Что это означает? Может быть, кто-то появился в императорской ложе? Взгляд в ложу, и ему ясно, что это не так.
Зато в полицейской ложе поднялся человек в мундире, разукрашенном золотом. Подойдя к барьеру, он злобно и повелительно махнул рукой, запрещая аплодисменты. Почести, которых удостаивается только император — тройная овация, — не могут быть отданы музыканту в потертом зеленом фраке, этому подозрительному республиканцу, про которого порядочные люди говорят, что он безумен. Аплодируя ему, общество оскорбляет отсутствующего императора!
Но зал был так возбужден, что не обращал внимания на чиновника. И как будто нарочно в четвертый раз взорвался гром оваций. И потом в пятый! И продолжался неутомимо и нескончаемо.
В передних рядах люди вскакивали, бросались к сцене, протягивали к Бетховену руки, будто хотели пожать ему руку за всех, кто не может приблизиться. Из кулис к нему подошли какая-то красивая дама и мужчина, оба в праздничном туалете. Они протягивали ему цветы.
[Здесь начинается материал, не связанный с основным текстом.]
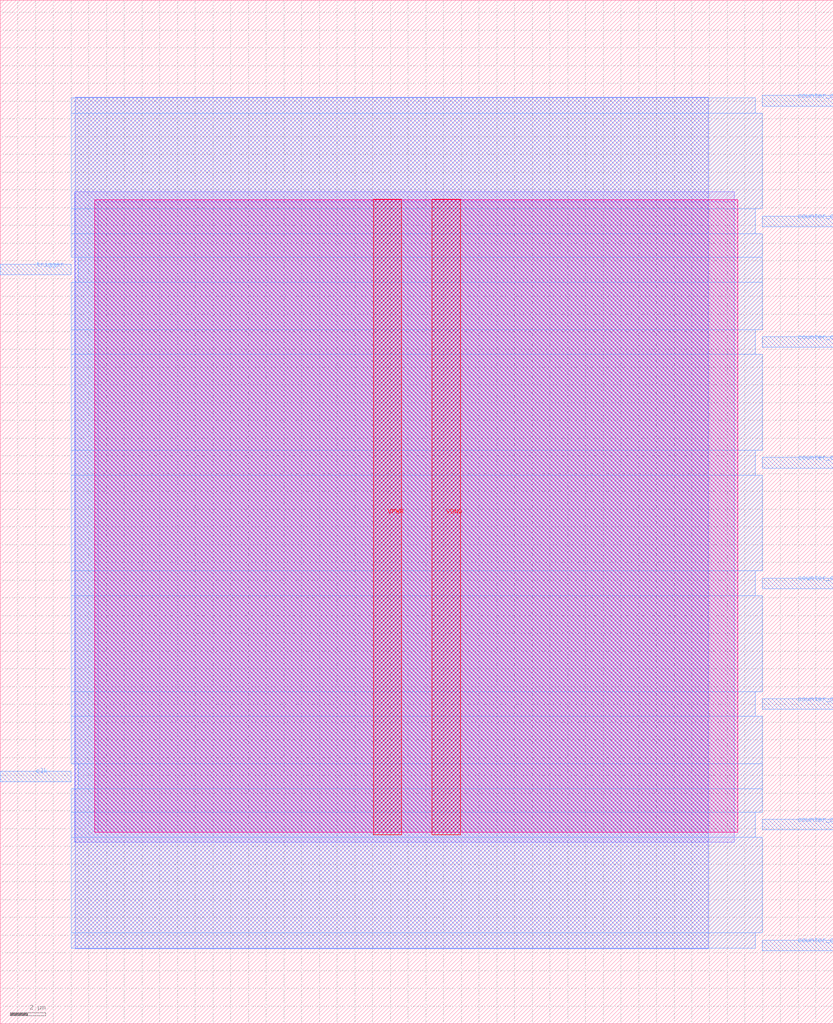
<source format=lef>
VERSION 5.7 ;
  NOWIREEXTENSIONATPIN ON ;
  DIVIDERCHAR "/" ;
  BUSBITCHARS "[]" ;
MACRO dig
  CLASS BLOCK ;
  FOREIGN dig ;
  ORIGIN 0.000 0.000 ;
  SIZE 46.975 BY 57.695 ;
  PIN VGND
    DIRECTION INOUT ;
    USE GROUND ;
    PORT
      LAYER met4 ;
        RECT 24.340 10.640 25.940 46.480 ;
    END
  END VGND
  PIN VPWR
    DIRECTION INOUT ;
    USE POWER ;
    PORT
      LAYER met4 ;
        RECT 21.040 10.640 22.640 46.480 ;
    END
  END VPWR
  PIN clk
    DIRECTION INPUT ;
    USE SIGNAL ;
    ANTENNAGATEAREA 0.852000 ;
    PORT
      LAYER met3 ;
        RECT 0.000 13.640 4.000 14.240 ;
    END
  END clk
  PIN counter_out[0]
    DIRECTION OUTPUT ;
    USE SIGNAL ;
    ANTENNADIFFAREA 0.445500 ;
    PORT
      LAYER met3 ;
        RECT 42.975 4.120 46.975 4.720 ;
    END
  END counter_out[0]
  PIN counter_out[1]
    DIRECTION OUTPUT ;
    USE SIGNAL ;
    ANTENNADIFFAREA 0.445500 ;
    PORT
      LAYER met3 ;
        RECT 42.975 10.920 46.975 11.520 ;
    END
  END counter_out[1]
  PIN counter_out[2]
    DIRECTION OUTPUT ;
    USE SIGNAL ;
    ANTENNADIFFAREA 0.445500 ;
    PORT
      LAYER met3 ;
        RECT 42.975 17.720 46.975 18.320 ;
    END
  END counter_out[2]
  PIN counter_out[3]
    DIRECTION OUTPUT ;
    USE SIGNAL ;
    ANTENNADIFFAREA 0.445500 ;
    PORT
      LAYER met3 ;
        RECT 42.975 24.520 46.975 25.120 ;
    END
  END counter_out[3]
  PIN counter_out[4]
    DIRECTION OUTPUT ;
    USE SIGNAL ;
    ANTENNADIFFAREA 0.445500 ;
    PORT
      LAYER met3 ;
        RECT 42.975 31.320 46.975 31.920 ;
    END
  END counter_out[4]
  PIN counter_out[5]
    DIRECTION OUTPUT ;
    USE SIGNAL ;
    ANTENNADIFFAREA 0.445500 ;
    PORT
      LAYER met3 ;
        RECT 42.975 38.120 46.975 38.720 ;
    END
  END counter_out[5]
  PIN counter_out[6]
    DIRECTION OUTPUT ;
    USE SIGNAL ;
    ANTENNADIFFAREA 0.445500 ;
    PORT
      LAYER met3 ;
        RECT 42.975 44.920 46.975 45.520 ;
    END
  END counter_out[6]
  PIN counter_out[7]
    DIRECTION OUTPUT ;
    USE SIGNAL ;
    ANTENNADIFFAREA 0.445500 ;
    PORT
      LAYER met3 ;
        RECT 42.975 51.720 46.975 52.320 ;
    END
  END counter_out[7]
  PIN trigger
    DIRECTION INPUT ;
    USE SIGNAL ;
    ANTENNAGATEAREA 0.196500 ;
    PORT
      LAYER met3 ;
        RECT 0.000 42.200 4.000 42.800 ;
    END
  END trigger
  OBS
      LAYER nwell ;
        RECT 5.330 10.795 41.590 46.430 ;
      LAYER li1 ;
        RECT 5.520 10.795 41.400 46.325 ;
      LAYER met1 ;
        RECT 4.210 10.240 41.400 46.880 ;
      LAYER met2 ;
        RECT 4.230 4.235 39.930 52.205 ;
      LAYER met3 ;
        RECT 3.990 51.320 42.575 52.185 ;
        RECT 3.990 45.920 42.975 51.320 ;
        RECT 3.990 44.520 42.575 45.920 ;
        RECT 3.990 43.200 42.975 44.520 ;
        RECT 4.400 41.800 42.975 43.200 ;
        RECT 3.990 39.120 42.975 41.800 ;
        RECT 3.990 37.720 42.575 39.120 ;
        RECT 3.990 32.320 42.975 37.720 ;
        RECT 3.990 30.920 42.575 32.320 ;
        RECT 3.990 25.520 42.975 30.920 ;
        RECT 3.990 24.120 42.575 25.520 ;
        RECT 3.990 18.720 42.975 24.120 ;
        RECT 3.990 17.320 42.575 18.720 ;
        RECT 3.990 14.640 42.975 17.320 ;
        RECT 4.400 13.240 42.975 14.640 ;
        RECT 3.990 11.920 42.975 13.240 ;
        RECT 3.990 10.520 42.575 11.920 ;
        RECT 3.990 5.120 42.975 10.520 ;
        RECT 3.990 4.255 42.575 5.120 ;
  END
END dig
END LIBRARY


</source>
Поднялись со своих мест и музыканты. Они постукивали смычками по своим скрипкам, виолам, виолончелям, контрабасам; потом отложили инструменты на сиденья и бешено захлопали вместе с хором.
Бетховен склонил свою голову, увенчанную густой гривой волос, в которой виднелись серебряные пряди, и цветы на длинных стеблях тоже склонились в его руках.
Его душа в эти мгновения находилась далеко. На крыльях песни о радости она вернулась к родному Рейну. Он видел себя мальчиком, не достающим до клавиш. И он словно коснулся, как когда-то, руки матери: «Все хорошо, все прекрасно, мамочка! Разве я не обещал тебе это когда-то?»
Вслед за матерью перед ним возникли и другие сияющие тени. Нефе — учитель протеста и непокорности. Моцарт — первый борец за творческую свободу художника. И рядом любезный старец — воплощение смирения — Гайдн. И Тереза здесь. Милая и верная душа! Где-то там, вдалеке, она отдает свое сердце обездоленным детям! Воспоминание о ней приносит боль. Но она не обжигает, не режет острым ножом, потому что мужественный человек умеет переплавить в деяние всю свою любовь к людям. К тысячам и миллионам страдающих шел его ободряющий призыв: «Не падайте духом, люди! И я не сдавался, хотя и переносил тяготы, казалось непосильные для человека.
Девятая симфония — это мой призыв к мужеству!»
И композитор с убеленной сединами головой, кланяясь залу, где не стихали аплодисменты, ясно понимал, что он достиг вершины. И останется на ней в веках перед лицом всего человечества. Ему аплодирует не только Вена, неблагодарный город, который еще раскается… Сейчас ему аплодируют, выражая признательность, далекие поколения. И не только за Девятую, но и за «Героическую», за «Аппассионату», за «Лунную», за все его песни о мужестве, об отваге, о борьбе против судьбы, о борьбе за свободу и радость, которую нужно извлечь из глубины страданий.
Бушующий зал вдруг потускнел перед его взором. Его глаза наполнились слезами радости.
Окончено повествование о жизни мужественного человека и величайшего из музыкантов. В Девятой симфонии его искусство достигло вершины. Французский писатель Ромен Роллан, написавший о Бетховене несколько книг, так говорит об этом его сочинении:
«Какая победа может сравниться с этой победой? Какое сражение Бонапарта достигает славы этого сверхчеловеческого труда, этого блестящего успеха, который когда-нибудь одерживал человеческий дух! Страдающий, неимущий, больной и одинокий человек, которому жизнь отказывала в радостях, сам творит радость, чтобы даровать ее миру».[28]
Он помышлял о Десятой симфонии, задумал написать оперу «Фауст» по драме Гёте, но судьба не отпустила ему времени для совершения всего этого. После шумного успеха Девятой в императорском театре в Вене Бетховен прожил лишь три года. Его слава росла и ширилась по всему миру. Его приглашали с концертами в Англию, да и денежных затруднений он уже не испытывал бы, если бы не необходимость содержать племянника. И поистине имя Карла Бетховена, как черная тень, лежит на последних годах жизни великого композитора. Чем меньше мы будем говорить о неблагодарном молодом человеке, тем лучше. И все же нельзя полностью обойти его молчанием.